-- MATERIAL PROVIDED --
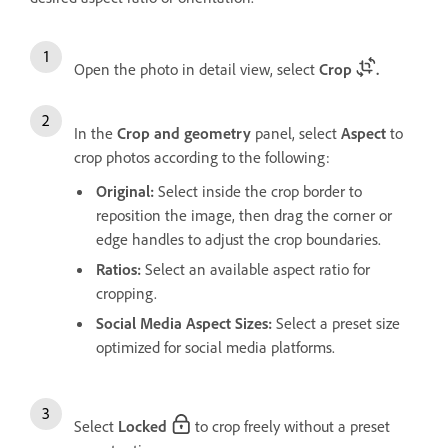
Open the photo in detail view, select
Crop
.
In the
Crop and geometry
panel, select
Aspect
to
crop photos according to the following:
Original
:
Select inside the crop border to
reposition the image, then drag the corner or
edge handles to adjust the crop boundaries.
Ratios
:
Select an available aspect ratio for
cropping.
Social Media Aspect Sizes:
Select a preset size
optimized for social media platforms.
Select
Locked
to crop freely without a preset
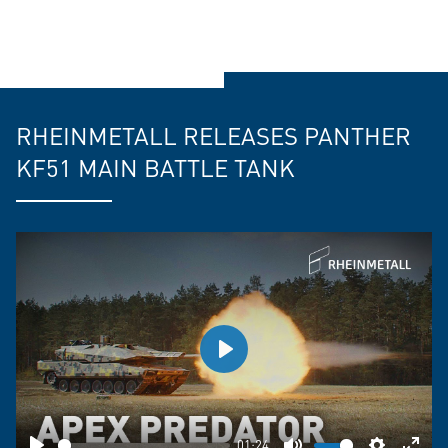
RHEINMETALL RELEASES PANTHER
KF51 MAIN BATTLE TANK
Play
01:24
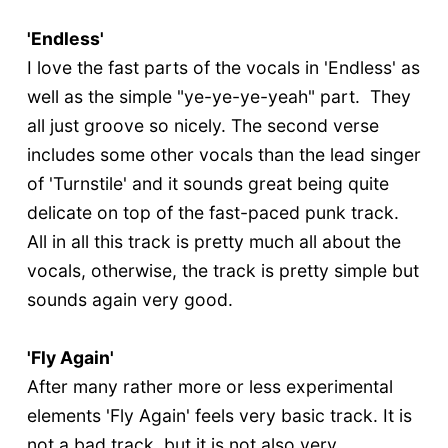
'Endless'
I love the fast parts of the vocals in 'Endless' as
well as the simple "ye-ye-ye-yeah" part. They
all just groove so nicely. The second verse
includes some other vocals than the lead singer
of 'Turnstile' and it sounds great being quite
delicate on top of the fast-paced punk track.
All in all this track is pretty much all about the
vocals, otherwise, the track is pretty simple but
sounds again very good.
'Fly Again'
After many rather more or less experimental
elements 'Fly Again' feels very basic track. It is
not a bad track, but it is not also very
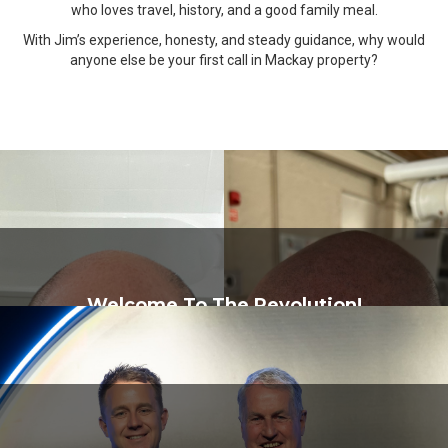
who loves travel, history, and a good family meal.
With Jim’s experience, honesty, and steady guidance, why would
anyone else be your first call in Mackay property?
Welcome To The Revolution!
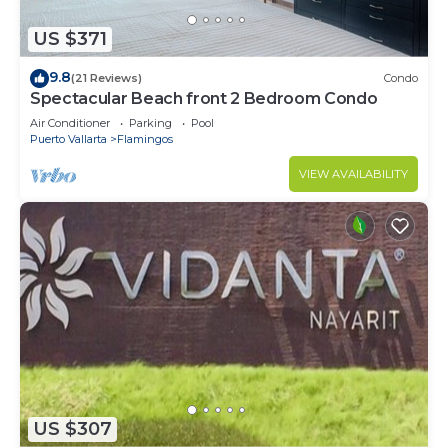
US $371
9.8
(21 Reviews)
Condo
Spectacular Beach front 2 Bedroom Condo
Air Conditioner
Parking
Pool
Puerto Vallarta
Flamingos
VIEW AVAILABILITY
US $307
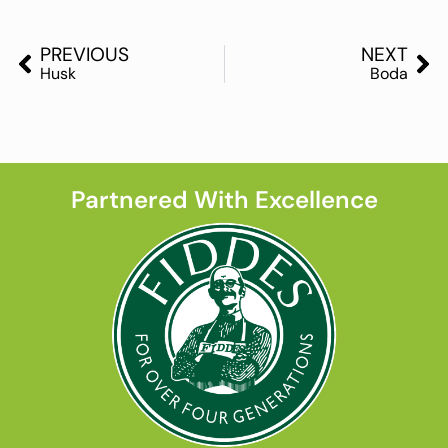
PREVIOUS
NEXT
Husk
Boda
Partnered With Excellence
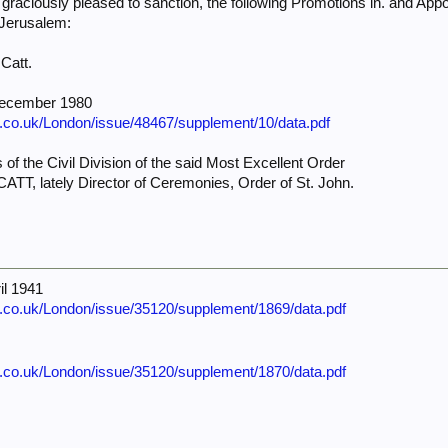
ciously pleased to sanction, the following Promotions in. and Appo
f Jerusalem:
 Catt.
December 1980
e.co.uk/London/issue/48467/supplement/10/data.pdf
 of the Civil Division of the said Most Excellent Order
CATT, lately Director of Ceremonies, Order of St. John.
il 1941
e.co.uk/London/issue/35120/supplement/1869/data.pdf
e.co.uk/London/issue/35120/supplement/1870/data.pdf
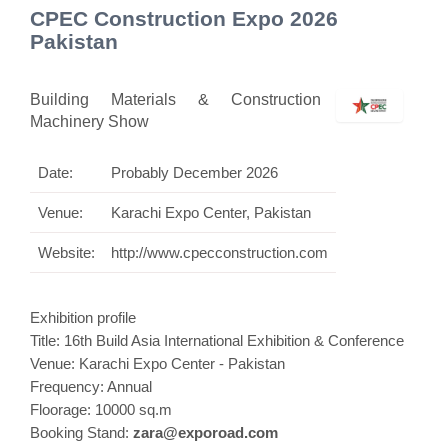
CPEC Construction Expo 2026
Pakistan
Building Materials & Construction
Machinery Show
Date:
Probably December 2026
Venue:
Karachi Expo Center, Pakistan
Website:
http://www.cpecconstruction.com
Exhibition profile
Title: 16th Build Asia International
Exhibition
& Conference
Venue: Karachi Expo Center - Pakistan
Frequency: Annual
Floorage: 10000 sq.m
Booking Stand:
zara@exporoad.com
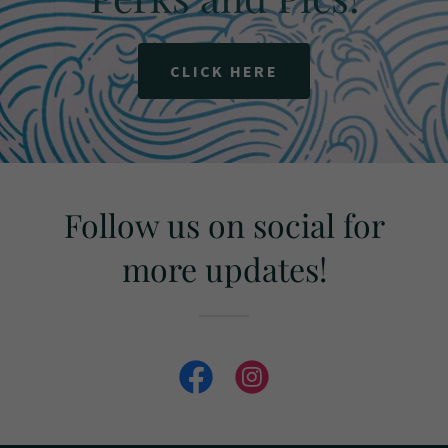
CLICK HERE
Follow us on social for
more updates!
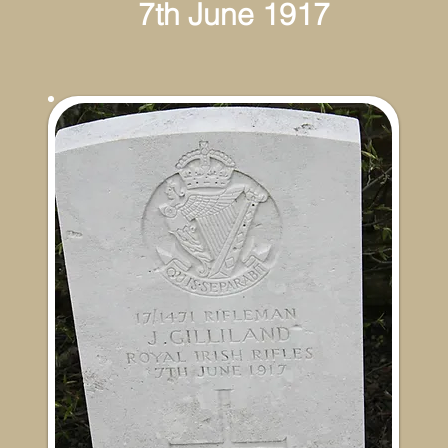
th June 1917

-- TASK STATEMENT --
Present the text read from every entry as one continuously numbered list, with one line per item and blank lines omitted. Leave the pictures out of the answer.

-- ANSWER TO THIS TASK --
1. Open the photo in detail view, select
2. Crop
3. .
4. In the
5. Crop and geometry
6. panel, select
7. Aspect
8. to
9. crop photos according to the following:
10. Original
11. :
12. Select inside the crop border to
13. reposition the image, then drag the corner or
14. edge handles to adjust the crop boundaries.
15. Ratios
16. :
17. Select an available aspect ratio for
18. cropping.
19. Social Media Aspect Sizes:
20. Select a preset size
21. optimized for social media platforms.
22. Select
23. Locked
24. to crop freely without a preset
25. RHEINMETALL RELEASES PANTHER
26. KF51 MAIN BATTLE TANK
27. Play
28. 01:24
29. 'Endless'
30. I love the fast parts of the vocals in 'Endless' as
31. well as the simple "ye-ye-ye-yeah" part. They
32. all just groove so nicely. The second verse
33. includes some other vocals than the lead singer
34. of 'Turnstile' and it sounds great being quite
35. delicate on top of the fast-paced punk track.
36. All in all this track is pretty much all about the
37. vocals, otherwise, the track is pretty simple but
38. sounds again very good.
39. 'Fly Again'
40. After many rather more or less experimental
41. elements 'Fly Again' feels very basic track. It is
42. not a bad track, but it is not also very
43. who loves travel, history, and a good family meal.
44. With Jim’s experience, honesty, and steady guidance, why would
45. anyone else be your first call in Mackay property?
46. Welcome To The Revolution!
47. US $371
48. 9.8
49. (21 Reviews)
50. Condo
51. Spectacular Beach front 2 Bedroom Condo
52. Air Conditioner
53. Parking
54. Pool
55. Puerto Vallarta
56. Flamingos
57. VIEW AVAILABILITY
58. US $307
59. PREVIOUS
60. NEXT
61. Husk
62. Boda
63. Partnered With Excellence
64. ciously pleased to sanction, the following Promotions in. and Appo
65. f Jerusalem:
66.  Catt.
67. December 1980
68. e.co.uk/London/issue/48467/supplement/10/data.pdf
69.  of the Civil Division of the said Most Excellent Order
70. CATT, lately Director of Ceremonies, Order of St. John.
71. il 1941
72. e.co.uk/London/issue/35120/supplement/1869/data.pdf
73. e.co.uk/London/issue/35120/supplement/1870/data.pdf
74. CPEC Construction Expo 2026
75. Pakistan
76. Building Materials & Construction
77. Machinery Show
78. Date:
79. Probably December 2026
80. Venue:
81. Karachi Expo Center, Pakistan
82. Website:
83. http://www.cpecconstruction.com
84. Exhibition profile
85. Title: 16th Build Asia International
86. Exhibition
87. & Conference
88. Venue: Karachi Expo Center - Pakistan
89. Frequency: Annual
90. Floorage: 10000 sq.m
91. Booking Stand:
92. zara@exporoad.com
93. CLICK HERE
94. Follow us on social for
95. more updates!
96. th June 1917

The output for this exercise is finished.